# Extract provided
--*--

Sisu Axles, Inc.
- Native name: Sisu Akselit Oy
- Company type: osakeyhtiö
- Industry: automotive
- Founded: 1995 as a separate company
- Headquarters: Hämeenlinna, Finland
- Key people: Jouni Teppo (Managing director)
- Products: axles for on- and off-road trucks, terminal tractors and military vehicles
- Revenue: €17,749,000 (2023); €13,560,000 (2022);
- Operating income: ▲€2,547,000 (2023); €1,898,000 (2022);
- Number of employees: ▲40 (2023); 37 (2022);
- Parent: Marmon Group
- Website: sisuaxles.com

= Sisu Axles =

Sisu Axles, Inc. (Sisu Akselit Oy) is a producer of heavy vehicle axles in Hämeenlinna, Finland.

The company's main markets are in heavy truck, terminal tractor and military vehicle axles; the driven axles are exclusively with planetary reduction. Sisu Axles was started when Suomen Autoteollisuus, later Sisu Auto, started their own axle production in Helsinki in 1940s. The production was later transferred to Hämeenlinna and sold to investors. The current owner is American Marmon Group.

--*--

# Available data
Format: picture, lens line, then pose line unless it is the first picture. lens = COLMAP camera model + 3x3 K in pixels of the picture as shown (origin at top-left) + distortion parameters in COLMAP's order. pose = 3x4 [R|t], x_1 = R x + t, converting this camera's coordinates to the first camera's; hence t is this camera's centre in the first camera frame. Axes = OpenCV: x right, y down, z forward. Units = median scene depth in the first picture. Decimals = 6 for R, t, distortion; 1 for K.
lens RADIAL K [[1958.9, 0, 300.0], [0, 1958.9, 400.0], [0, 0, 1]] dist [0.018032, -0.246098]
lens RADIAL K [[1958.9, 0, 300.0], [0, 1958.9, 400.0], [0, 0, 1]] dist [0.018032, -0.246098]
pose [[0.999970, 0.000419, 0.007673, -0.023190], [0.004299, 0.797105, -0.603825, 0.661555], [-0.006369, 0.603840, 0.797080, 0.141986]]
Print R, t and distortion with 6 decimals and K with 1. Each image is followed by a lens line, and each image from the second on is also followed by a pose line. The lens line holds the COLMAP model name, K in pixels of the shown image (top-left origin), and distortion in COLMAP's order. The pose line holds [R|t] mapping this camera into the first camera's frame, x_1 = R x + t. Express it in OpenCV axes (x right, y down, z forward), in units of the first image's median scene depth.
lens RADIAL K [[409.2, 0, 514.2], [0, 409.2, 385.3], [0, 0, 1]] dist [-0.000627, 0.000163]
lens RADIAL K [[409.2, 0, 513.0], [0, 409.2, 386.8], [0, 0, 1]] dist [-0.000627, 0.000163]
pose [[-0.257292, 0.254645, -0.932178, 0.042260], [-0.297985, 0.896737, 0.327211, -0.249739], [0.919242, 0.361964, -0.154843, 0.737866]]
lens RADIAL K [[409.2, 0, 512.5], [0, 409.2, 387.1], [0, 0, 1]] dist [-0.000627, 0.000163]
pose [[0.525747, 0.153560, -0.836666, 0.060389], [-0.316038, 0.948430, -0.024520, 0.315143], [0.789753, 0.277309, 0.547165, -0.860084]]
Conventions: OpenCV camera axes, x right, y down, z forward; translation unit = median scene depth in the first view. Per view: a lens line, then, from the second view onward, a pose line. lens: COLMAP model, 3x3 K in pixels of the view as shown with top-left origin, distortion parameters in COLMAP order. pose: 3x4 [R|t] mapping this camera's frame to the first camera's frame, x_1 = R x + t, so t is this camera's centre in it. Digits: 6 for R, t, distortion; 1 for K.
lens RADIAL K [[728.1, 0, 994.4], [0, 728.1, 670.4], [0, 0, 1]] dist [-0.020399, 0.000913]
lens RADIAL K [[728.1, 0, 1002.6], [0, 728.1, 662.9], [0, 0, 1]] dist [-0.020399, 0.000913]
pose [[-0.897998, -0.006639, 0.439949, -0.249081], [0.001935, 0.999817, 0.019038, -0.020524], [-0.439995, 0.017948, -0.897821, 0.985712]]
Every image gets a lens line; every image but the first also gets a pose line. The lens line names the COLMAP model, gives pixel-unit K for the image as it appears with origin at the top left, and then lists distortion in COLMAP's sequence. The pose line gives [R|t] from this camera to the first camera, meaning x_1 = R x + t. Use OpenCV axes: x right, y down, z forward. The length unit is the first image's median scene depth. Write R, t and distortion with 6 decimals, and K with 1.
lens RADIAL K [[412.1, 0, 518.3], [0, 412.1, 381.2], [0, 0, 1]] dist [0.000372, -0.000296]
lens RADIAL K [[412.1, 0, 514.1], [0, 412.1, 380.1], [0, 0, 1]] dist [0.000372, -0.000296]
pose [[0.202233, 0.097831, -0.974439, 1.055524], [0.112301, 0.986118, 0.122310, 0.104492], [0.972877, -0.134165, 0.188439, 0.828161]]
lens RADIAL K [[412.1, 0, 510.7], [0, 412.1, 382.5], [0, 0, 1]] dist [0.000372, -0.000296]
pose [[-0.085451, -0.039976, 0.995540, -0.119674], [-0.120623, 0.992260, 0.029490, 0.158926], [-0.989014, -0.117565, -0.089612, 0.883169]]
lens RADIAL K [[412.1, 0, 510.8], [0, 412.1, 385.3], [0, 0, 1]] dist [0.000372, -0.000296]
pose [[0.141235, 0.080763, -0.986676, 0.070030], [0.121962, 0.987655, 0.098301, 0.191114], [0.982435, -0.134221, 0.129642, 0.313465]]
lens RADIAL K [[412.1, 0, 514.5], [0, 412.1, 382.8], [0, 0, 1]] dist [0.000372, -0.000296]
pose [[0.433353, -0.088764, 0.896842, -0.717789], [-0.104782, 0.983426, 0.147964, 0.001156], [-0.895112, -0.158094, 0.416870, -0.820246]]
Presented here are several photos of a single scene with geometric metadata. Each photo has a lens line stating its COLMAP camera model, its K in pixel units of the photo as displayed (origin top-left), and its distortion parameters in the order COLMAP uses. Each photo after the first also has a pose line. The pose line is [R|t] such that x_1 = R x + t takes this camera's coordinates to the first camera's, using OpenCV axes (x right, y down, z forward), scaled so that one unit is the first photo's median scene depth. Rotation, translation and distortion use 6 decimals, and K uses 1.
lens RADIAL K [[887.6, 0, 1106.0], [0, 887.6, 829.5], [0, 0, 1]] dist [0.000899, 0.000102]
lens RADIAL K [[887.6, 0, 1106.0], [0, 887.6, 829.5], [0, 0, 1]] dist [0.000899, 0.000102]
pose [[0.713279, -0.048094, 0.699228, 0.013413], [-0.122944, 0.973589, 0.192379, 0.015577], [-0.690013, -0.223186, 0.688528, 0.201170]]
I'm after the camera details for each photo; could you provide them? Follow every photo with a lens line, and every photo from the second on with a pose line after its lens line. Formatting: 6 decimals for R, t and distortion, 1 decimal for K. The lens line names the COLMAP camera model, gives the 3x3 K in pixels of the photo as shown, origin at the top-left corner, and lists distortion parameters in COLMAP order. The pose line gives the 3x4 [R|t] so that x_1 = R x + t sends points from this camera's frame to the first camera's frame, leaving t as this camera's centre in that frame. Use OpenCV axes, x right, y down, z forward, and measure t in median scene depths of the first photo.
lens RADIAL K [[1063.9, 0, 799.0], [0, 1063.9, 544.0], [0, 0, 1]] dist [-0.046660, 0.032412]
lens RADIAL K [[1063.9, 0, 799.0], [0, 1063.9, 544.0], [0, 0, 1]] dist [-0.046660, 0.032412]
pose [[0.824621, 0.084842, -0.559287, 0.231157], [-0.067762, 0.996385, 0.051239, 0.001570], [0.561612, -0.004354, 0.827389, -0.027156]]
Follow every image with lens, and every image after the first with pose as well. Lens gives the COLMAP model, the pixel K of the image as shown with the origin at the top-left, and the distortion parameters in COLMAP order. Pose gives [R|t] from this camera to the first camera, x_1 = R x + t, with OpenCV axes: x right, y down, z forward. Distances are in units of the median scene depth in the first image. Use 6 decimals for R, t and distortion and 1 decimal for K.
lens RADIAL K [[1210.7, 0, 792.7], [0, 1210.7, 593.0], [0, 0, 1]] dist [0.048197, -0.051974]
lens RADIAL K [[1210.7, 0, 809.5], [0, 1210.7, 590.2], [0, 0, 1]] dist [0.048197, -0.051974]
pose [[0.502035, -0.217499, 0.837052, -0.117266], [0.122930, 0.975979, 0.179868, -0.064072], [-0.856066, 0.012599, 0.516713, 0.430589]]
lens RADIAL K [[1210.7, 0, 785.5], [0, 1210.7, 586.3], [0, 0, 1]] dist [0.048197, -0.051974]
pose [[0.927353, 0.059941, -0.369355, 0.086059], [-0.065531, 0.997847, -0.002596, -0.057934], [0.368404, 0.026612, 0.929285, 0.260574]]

--*--

# Exercise 1
Name every year or decade that appears in the Sisu Axles article, each only once.
# Exercise 2
Go on with the article about Sisu Axles from its final sentence.
The data is not needed for this work.

# Exercise answer 1
1995, 2023, 2022, 1940s

# Exercise answer 2
== The company ==
Sisu Axles is specialised on highly customised heavy vehicle axles in niché markets. The axles are designated to be used in rough conditions.

The company produces and supplies axles and components for heavy-duty vehicle producers in Finland and other countries. After market services include customer support, advisory and spare parts. The factory is equipped with laboratory for testing of axles at load for engineering purposes.

== Products ==
Sisu Axles' core business are planetary reduction axles but also non-driven steering axles are produced. Both the front and rear axles are for single and multi axle applications. The main segments are heavy-duty trucks for on- and off-road use and also industrial and military applications.

=== Heavy duty truck axles ===
The driven truck axles are with planetary reduction, single axle capacity being 10–14 tonnes for steering and 10–20.5 tonnes for non-steering axles; the tandem configurations for the steering axles are rated to 20–28 tonnes and non-steering 20–41 tonnes. The non-steering axles are also available as tridem configurations with 39–61.5 tonnes. The capacities of steering, non driven axles are between 8 and 12 tonnes. Some non-driven, non-steering axles with a capacity of 13 tonnes are also in the selection. The non-steering axles are with S-cam drum brakes, whereas some of the steering axles are equipped with disc or wedge brakes.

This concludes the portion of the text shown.